[PATCH 05/14] pidfs: adapt to rhashtable-based simple_xattrs

Christian Brauner posted 14 patches 1 month ago
[PATCH 05/14] pidfs: adapt to rhashtable-based simple_xattrs
Posted by Christian Brauner 1 month ago
Adapt pidfs to use the rhashtable-based xattr path by switching from a
dedicated slab cache to simple_xattrs_alloc().

Previously pidfs used a custom kmem_cache (pidfs_xattr_cachep) that
allocated a struct containing an embedded simple_xattrs plus
simple_xattrs_init().
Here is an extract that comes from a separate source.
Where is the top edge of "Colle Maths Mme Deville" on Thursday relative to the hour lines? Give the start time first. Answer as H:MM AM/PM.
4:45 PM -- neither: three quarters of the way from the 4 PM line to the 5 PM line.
Replace this with simple_xattrs_alloc() which
combines kzalloc + rhashtable_init, and drop the dedicated slab cache
entirely.

Use simple_xattr_free_rcu() for replaced xattr entries to allow
concurrent RCU readers to finish.

Signed-off-by: Christian Brauner <brauner@kernel.org>
---
 fs/pidfs.c | 65 +++++++++++++++++++++++++++++++++++++++-----------------------
 1 file changed, 41 insertions(+), 24 deletions(-)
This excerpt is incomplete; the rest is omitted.